### What the task requires
Copy each of the items below word for word, leaving out the pictures.

** Source material follows **

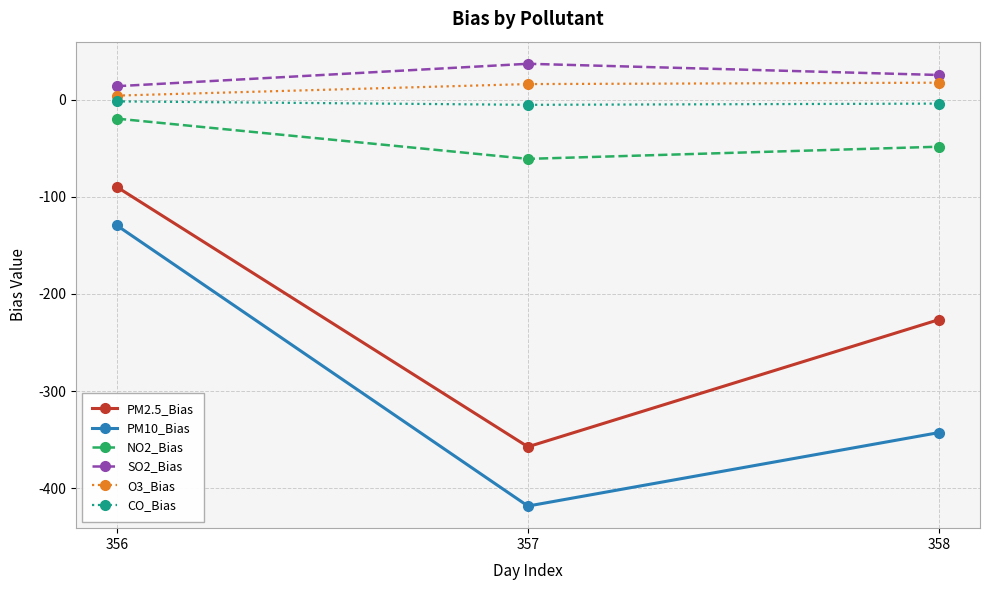

Rank the series at 357 from lowest to highest value.

PM10_Bias, PM2.5_Bias, NO2_Bias, CO_Bias, O3_Bias, SO2_Bias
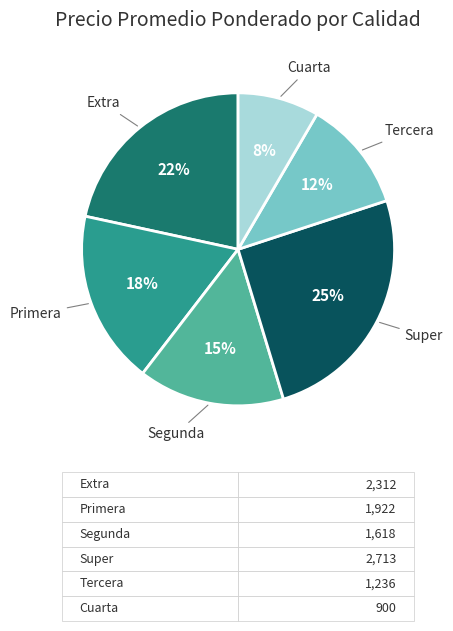

Does any single category account for the majority?

No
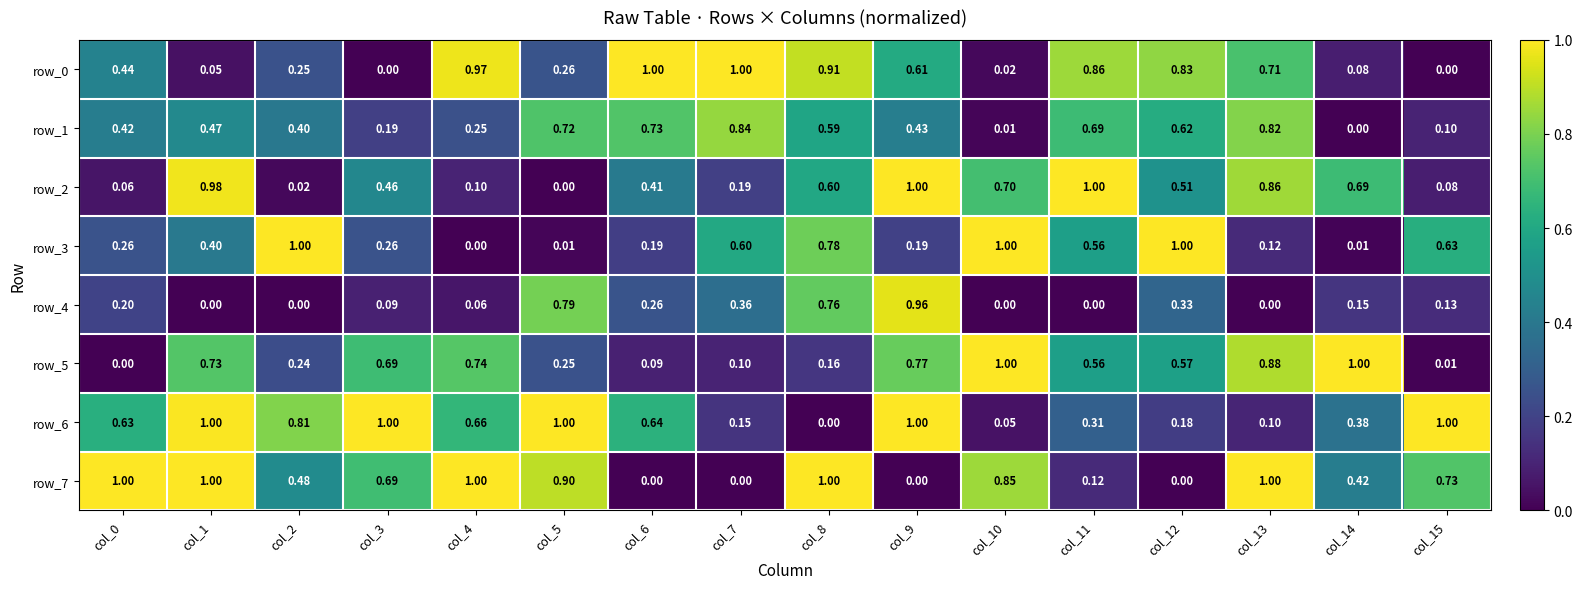

Is the value of row_7 at col_9 greater than the value of row_3 at col_6?

No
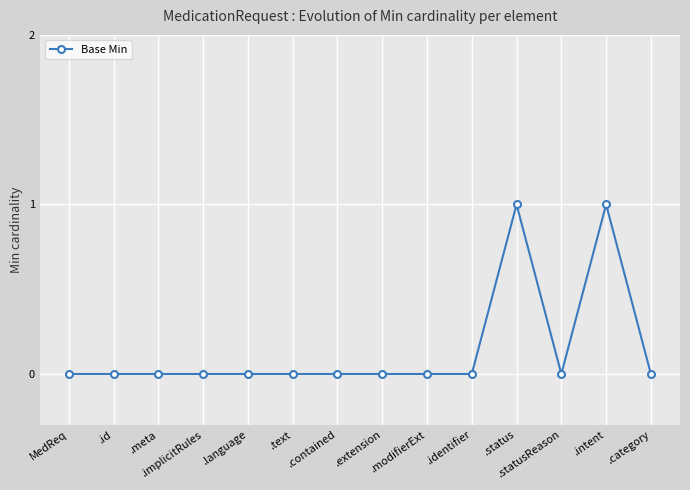

What is the difference between the maximum and second lowest values?

1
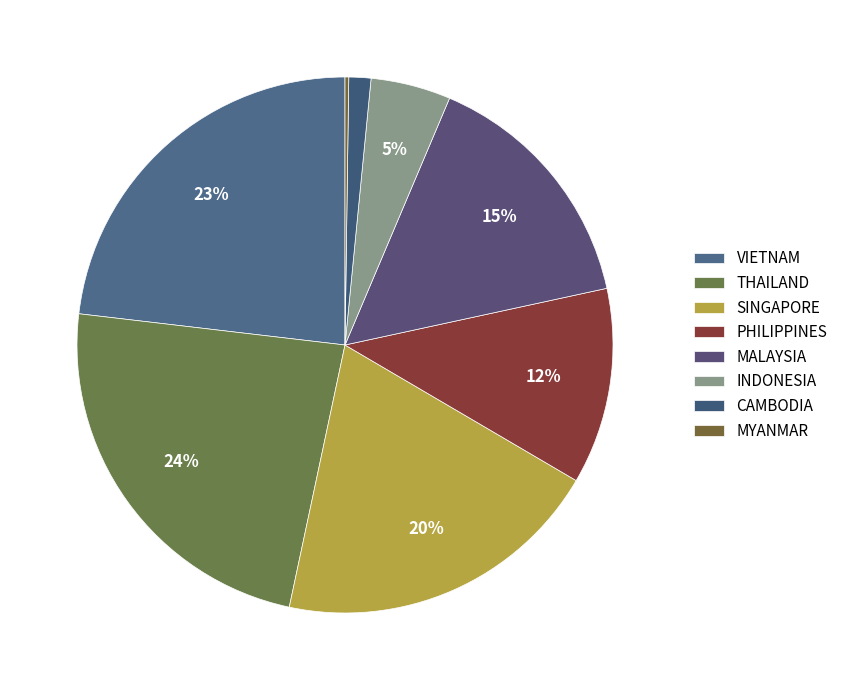

Which slice is the smallest?

MYANMAR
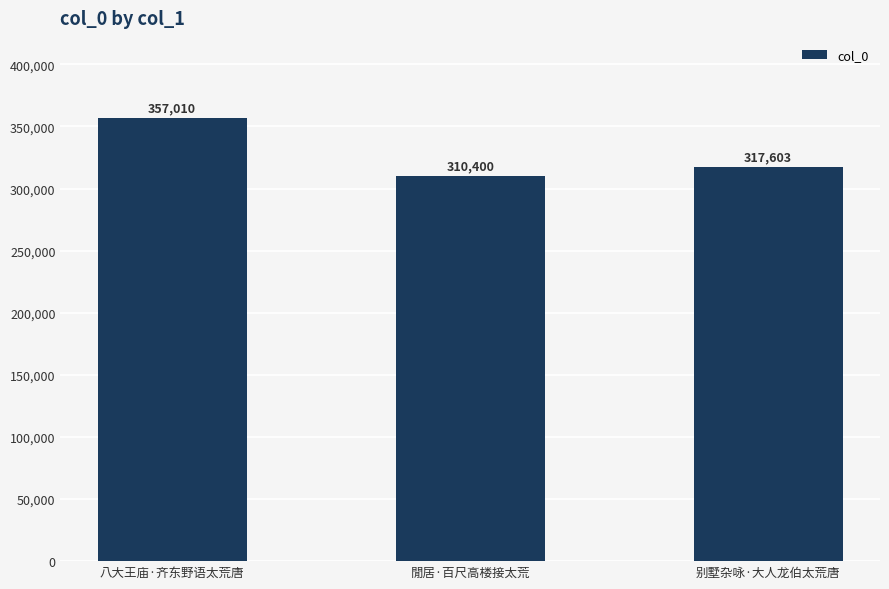

List the labels in order of value, largest first.

八大王庙·齐东野语太荒唐, 别墅杂咏·大人龙伯太荒唐, 閒居·百尺高楼接太荒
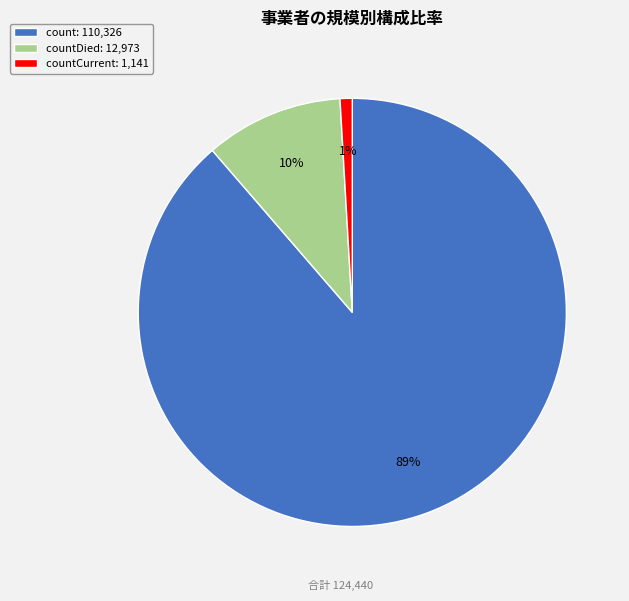

How many slices are in this pie chart?

3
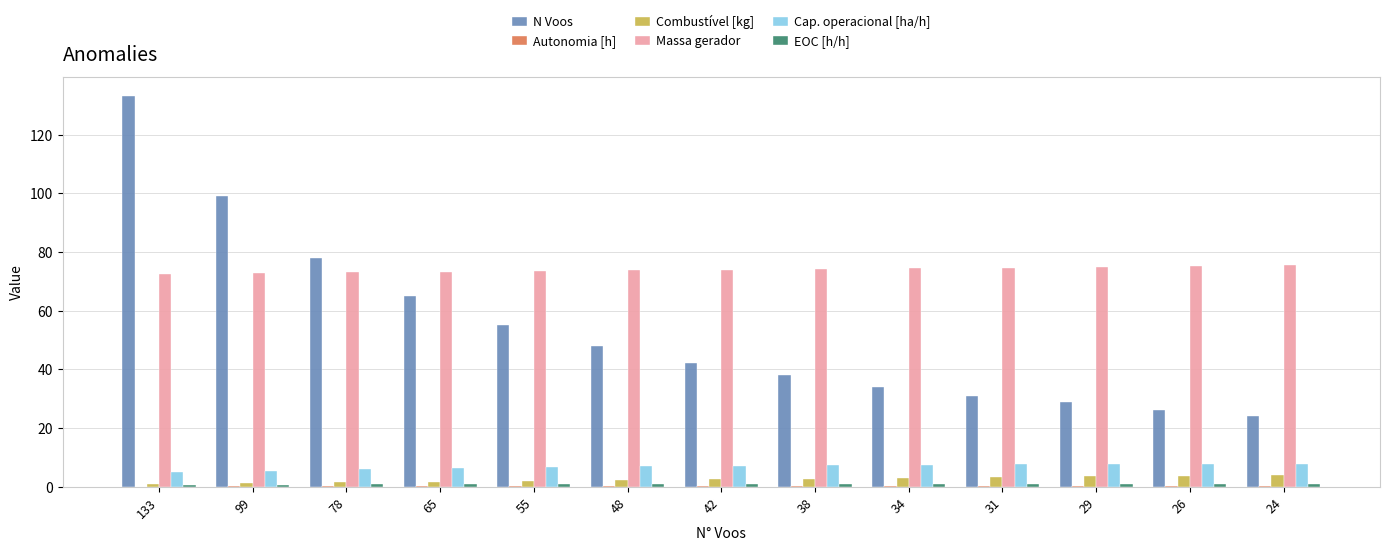

Which series has the largest total across all categories?

Massa gerador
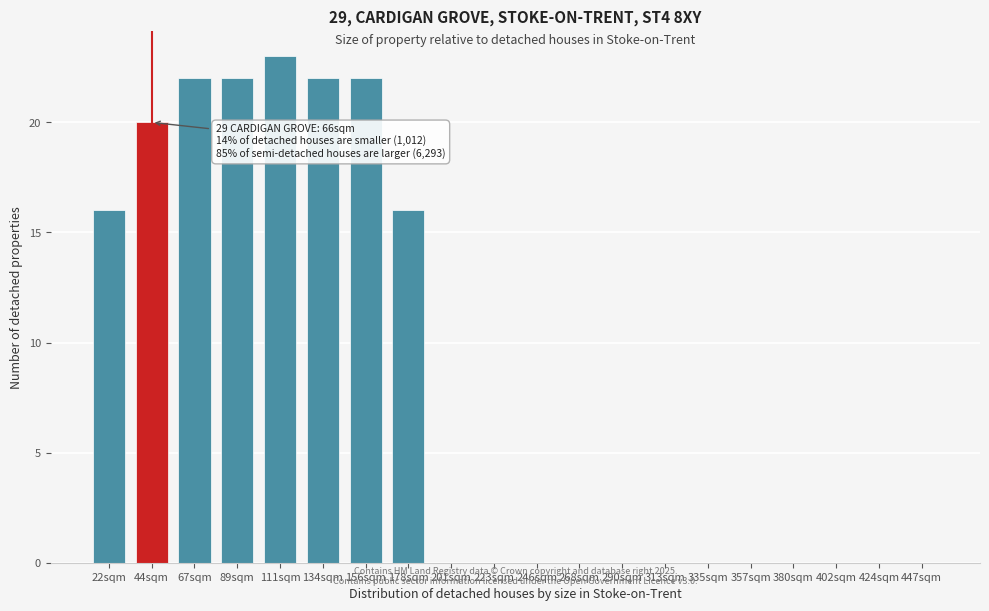

Reading left to right, extract all data points from this chart.

22sqm=16	44sqm=20	67sqm=22	89sqm=22	111sqm=23	134sqm=22	156sqm=22	178sqm=16	201sqm=0	223sqm=0	246sqm=0	268sqm=0	290sqm=0	313sqm=0	335sqm=0	357sqm=0	380sqm=0	402sqm=0	424sqm=0	447sqm=0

** End of Source material **

### Solved exercise
Rank the series at 357 from lowest to highest value.

PM10_Bias, PM2.5_Bias, NO2_Bias, CO_Bias, O3_Bias, SO2_Bias

Does any single category account for the majority?

No

Is the value of row_7 at col_9 greater than the value of row_3 at col_6?

No

What is the difference between the maximum and second lowest values?

1

Which slice is the smallest?

MYANMAR

List the labels in order of value, largest first.

八大王庙·齐东野语太荒唐, 别墅杂咏·大人龙伯太荒唐, 閒居·百尺高楼接太荒

How many slices are in this pie chart?

3

Which series has the largest total across all categories?

Massa gerador

Reading left to right, extract all data points from this chart.

22sqm=16	44sqm=20	67sqm=22	89sqm=22	111sqm=23	134sqm=22	156sqm=22	178sqm=16	201sqm=0	223sqm=0	246sqm=0	268sqm=0	290sqm=0	313sqm=0	335sqm=0	357sqm=0	380sqm=0	402sqm=0	424sqm=0	447sqm=0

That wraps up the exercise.